El Capitan also will integrate many advanced features that are not yet widely deployed, including HPE’s advanced Cray Slingshot interconnect network, which will enable large calculations across many nodes, an essential requirement for the NNSA laboratories’ simulation workloads. In addition to the capabilities that Cray Slingshot provides, HPE and LLNL are partnering to actively explore new HPE optics technologies that integrate electrical-to-optical interfaces that could deliver higher data transmission at faster speeds with improved power efficiency and reliability. El Capitan also will feature the new Cray Shasta software platform, which will have a new container-based architecture to enable administrators and developers to be more productive, and to orchestrate LLNL’s complex new converged HPC and AI workflows at scale.
“As an industry and as a nation, we have achieved a major milestone in computing. HPE is honored to support DOE, NNSA and Lawrence Livermore National Laboratory in a critical strategic mission to advance the United States’ position in security and defense,” said Peter Ungaro, senior vice president and general manager, HPC and Mission Critical Systems (MCS), at HPE. “The computing power and capabilities of this system represent a new era of innovation that will unlock solutions to society’s most complex issues and answer questions we never thought were possible.”
The exascale ecosystem being developed through the sustained efforts of DOE’s Exascale Computing Initiative (ECI) will further ensure El Capitan has formidable capabilities from day one. Through funding from the NNSA’s ASC program, in collaboration with the DOE Office of Science’s Advanced Scientific Computing Research (ASCR) program, ongoing investments in hardware and software technology will assure highly functional hardware and tools to meet DOE’s needs in the next decade.

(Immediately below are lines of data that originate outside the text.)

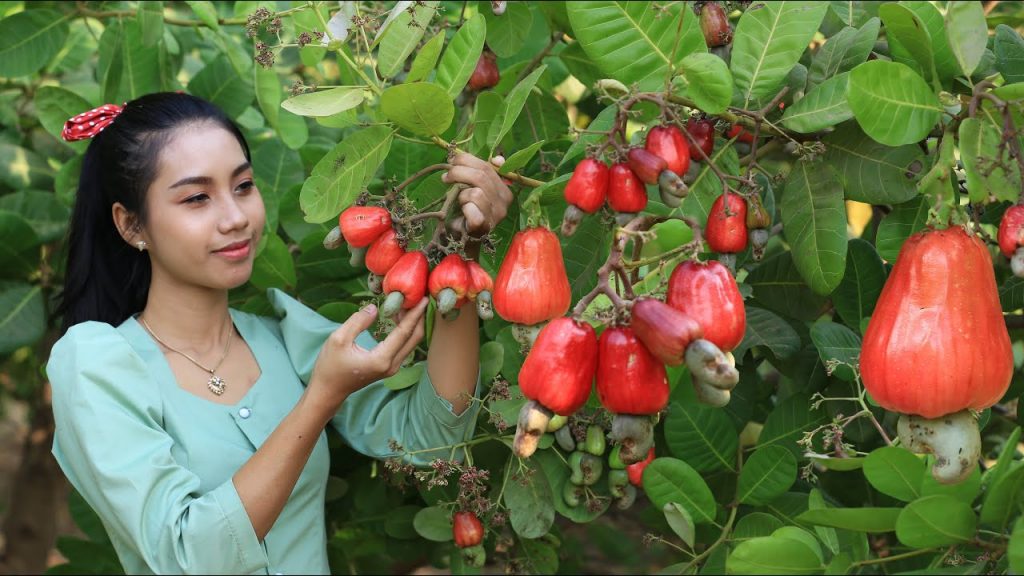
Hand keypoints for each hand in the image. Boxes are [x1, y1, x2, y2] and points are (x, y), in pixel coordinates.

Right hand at [308, 298, 428, 409]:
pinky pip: (403, 346)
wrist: (328, 391)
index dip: (415, 314)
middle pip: (414, 338)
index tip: (424, 299)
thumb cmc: (330, 366)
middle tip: (417, 298)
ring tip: (405, 304)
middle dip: (418, 317)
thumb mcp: (338, 339)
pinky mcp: (389, 367)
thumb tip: (374, 308)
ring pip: (410, 342)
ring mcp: (392, 368)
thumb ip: (357, 322)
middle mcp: (392, 365)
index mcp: (381, 359)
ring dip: (411, 323)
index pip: (404, 333)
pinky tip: (397, 317)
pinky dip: (404, 330)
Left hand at [442, 153, 513, 237]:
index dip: (467, 160)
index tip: (453, 162)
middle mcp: (504, 201)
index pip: (487, 166)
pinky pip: (472, 209)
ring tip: (458, 200)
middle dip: (458, 172)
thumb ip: (484, 172)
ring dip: (462, 194)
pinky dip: (464, 207)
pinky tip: (463, 211)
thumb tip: (498, 159)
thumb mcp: (476, 187)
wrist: (463, 238)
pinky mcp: (484, 226)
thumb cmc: (467, 210)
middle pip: (481, 176)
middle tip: (446, 177)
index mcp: (504, 188)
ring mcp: (496, 214)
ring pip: (477, 192)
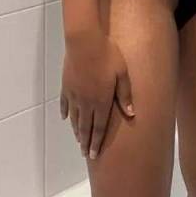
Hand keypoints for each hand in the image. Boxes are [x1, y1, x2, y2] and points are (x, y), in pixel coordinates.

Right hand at [60, 30, 134, 159]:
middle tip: (84, 154)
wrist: (84, 41)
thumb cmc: (107, 55)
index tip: (93, 155)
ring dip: (76, 129)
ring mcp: (74, 93)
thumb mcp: (122, 73)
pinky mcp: (66, 84)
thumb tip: (131, 113)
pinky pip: (64, 102)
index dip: (97, 142)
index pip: (99, 127)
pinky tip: (65, 117)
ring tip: (77, 139)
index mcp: (101, 101)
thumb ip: (125, 94)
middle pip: (85, 126)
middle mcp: (86, 101)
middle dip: (85, 141)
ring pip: (74, 117)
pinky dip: (65, 112)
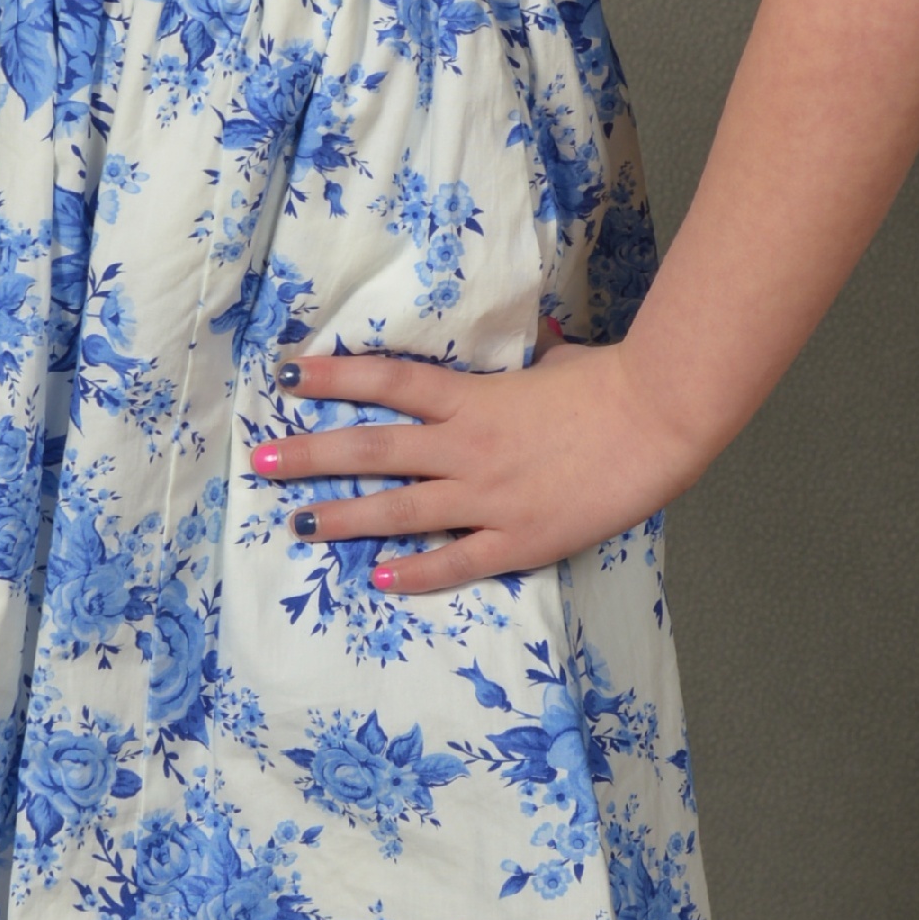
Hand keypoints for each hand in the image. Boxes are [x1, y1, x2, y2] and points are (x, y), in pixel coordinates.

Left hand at [249, 332, 699, 593]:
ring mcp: (488, 497)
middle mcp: (466, 448)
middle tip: (261, 463)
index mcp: (472, 398)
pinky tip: (380, 580)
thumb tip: (532, 339)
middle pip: (373, 449)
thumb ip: (529, 358)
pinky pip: (456, 561)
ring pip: (399, 510)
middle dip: (312, 455)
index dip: (334, 378)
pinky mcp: (518, 539)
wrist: (657, 423)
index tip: (287, 375)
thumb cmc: (608, 383)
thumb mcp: (557, 359)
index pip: (387, 382)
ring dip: (345, 517)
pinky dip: (416, 573)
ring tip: (299, 523)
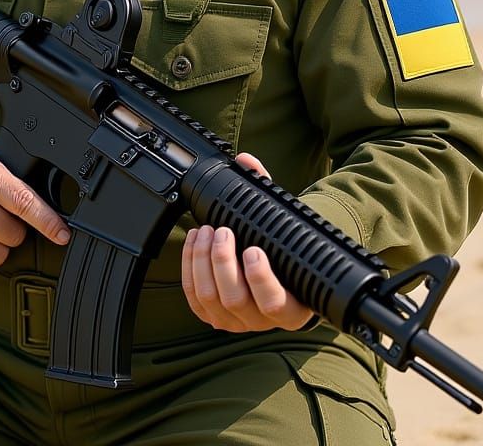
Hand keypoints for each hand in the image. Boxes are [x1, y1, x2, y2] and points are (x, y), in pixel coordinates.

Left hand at [181, 152, 314, 332]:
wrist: (279, 279)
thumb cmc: (284, 253)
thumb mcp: (284, 229)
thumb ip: (266, 193)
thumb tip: (246, 160)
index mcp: (291, 307)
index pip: (274, 302)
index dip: (261, 278)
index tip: (253, 249)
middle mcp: (262, 321)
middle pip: (235, 299)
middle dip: (222, 261)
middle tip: (222, 231)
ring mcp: (236, 322)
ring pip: (211, 299)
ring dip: (203, 262)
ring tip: (205, 232)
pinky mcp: (213, 318)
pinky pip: (194, 298)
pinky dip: (190, 268)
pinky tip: (196, 242)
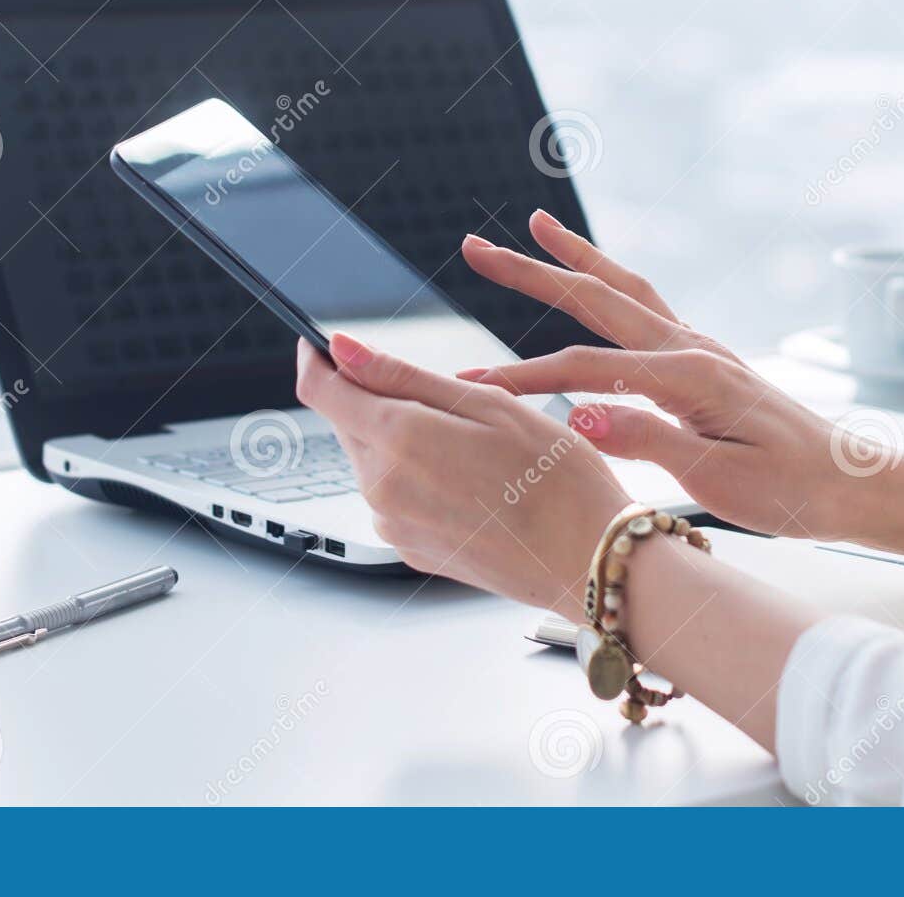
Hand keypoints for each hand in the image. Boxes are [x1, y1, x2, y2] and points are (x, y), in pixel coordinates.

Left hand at [295, 334, 632, 616]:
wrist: (587, 559)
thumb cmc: (556, 479)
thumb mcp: (487, 404)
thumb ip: (403, 376)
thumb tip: (342, 349)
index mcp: (398, 441)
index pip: (320, 391)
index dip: (316, 359)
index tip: (321, 344)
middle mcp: (382, 489)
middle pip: (347, 424)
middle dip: (376, 401)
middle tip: (446, 402)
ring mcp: (393, 525)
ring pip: (372, 460)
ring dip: (400, 441)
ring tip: (472, 448)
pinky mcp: (410, 550)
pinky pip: (393, 498)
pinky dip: (416, 479)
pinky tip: (469, 482)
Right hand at [458, 210, 862, 539]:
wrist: (848, 483)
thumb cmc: (788, 491)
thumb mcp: (719, 478)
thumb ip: (649, 441)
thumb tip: (579, 417)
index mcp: (689, 375)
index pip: (585, 370)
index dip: (524, 378)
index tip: (473, 385)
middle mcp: (691, 347)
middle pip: (594, 298)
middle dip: (532, 271)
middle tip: (476, 247)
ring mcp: (699, 346)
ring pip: (622, 288)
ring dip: (574, 257)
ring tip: (536, 225)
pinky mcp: (704, 358)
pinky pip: (645, 305)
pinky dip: (609, 283)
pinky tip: (593, 280)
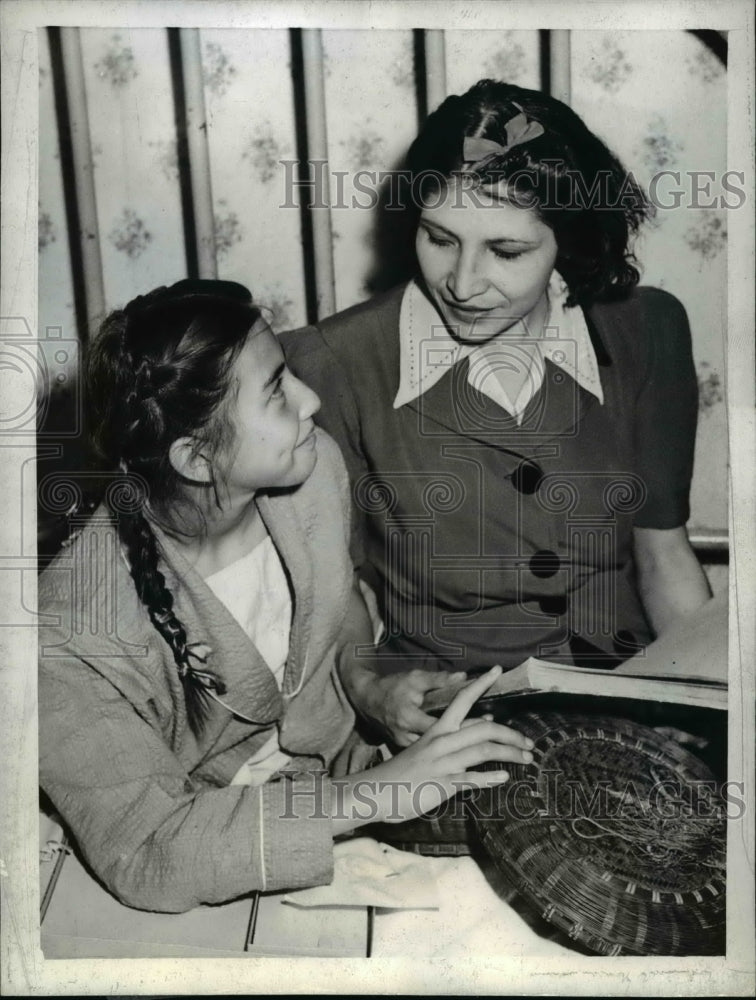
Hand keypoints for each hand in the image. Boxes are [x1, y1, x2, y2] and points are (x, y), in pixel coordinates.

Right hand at [331, 667, 533, 832]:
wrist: (375, 790)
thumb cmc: (399, 769)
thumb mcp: (419, 745)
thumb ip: (444, 734)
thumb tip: (471, 730)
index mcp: (435, 729)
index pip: (461, 699)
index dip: (480, 684)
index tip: (497, 671)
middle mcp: (440, 742)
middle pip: (483, 730)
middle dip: (510, 734)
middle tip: (529, 741)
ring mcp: (442, 763)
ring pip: (482, 751)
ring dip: (508, 753)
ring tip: (526, 758)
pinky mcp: (441, 783)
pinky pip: (470, 778)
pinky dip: (489, 778)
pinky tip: (504, 778)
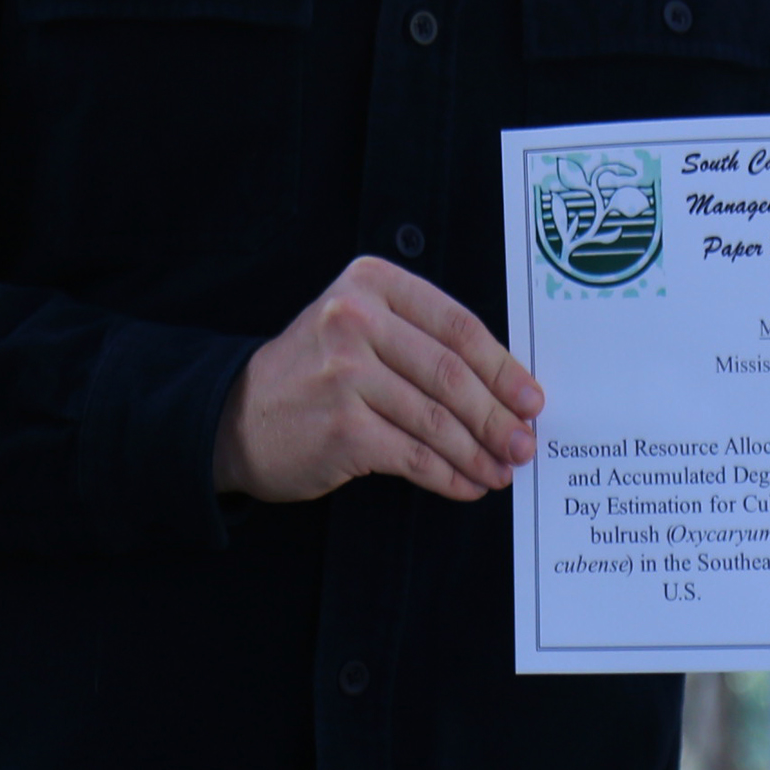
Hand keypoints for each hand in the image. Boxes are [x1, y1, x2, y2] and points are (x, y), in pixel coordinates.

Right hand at [214, 256, 543, 505]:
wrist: (238, 416)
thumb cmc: (314, 372)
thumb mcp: (359, 327)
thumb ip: (420, 340)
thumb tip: (503, 388)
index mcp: (371, 284)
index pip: (456, 324)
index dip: (502, 366)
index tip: (531, 397)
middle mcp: (356, 320)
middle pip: (451, 373)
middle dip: (497, 415)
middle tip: (524, 443)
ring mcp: (346, 374)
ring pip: (437, 419)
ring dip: (479, 452)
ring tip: (501, 470)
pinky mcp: (342, 428)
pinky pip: (414, 456)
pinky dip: (449, 476)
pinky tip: (467, 485)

The El Capitan system also will benefit from a partnership with Oak Ridge National Laboratory, which is taking delivery of a similar system from HPE about one year earlier than El Capitan.
El Capitan would not have been possible without the investments made by DOE’s Exascale PathForward program, which provided funding for American companies including HPE/Cray and AMD to accelerate the technologies necessary to maximize energy efficiency and performance of exascale supercomputers.
Besides supporting the nuclear stockpile, El Capitan will perform secondary national security missions, including nuclear nonproliferation and counterterrorism. NNSA laboratories are building machine learning and AI into computational techniques and analysis that will benefit NNSA’s primary missions and unclassified projects such as climate modeling and cancer research for DOE.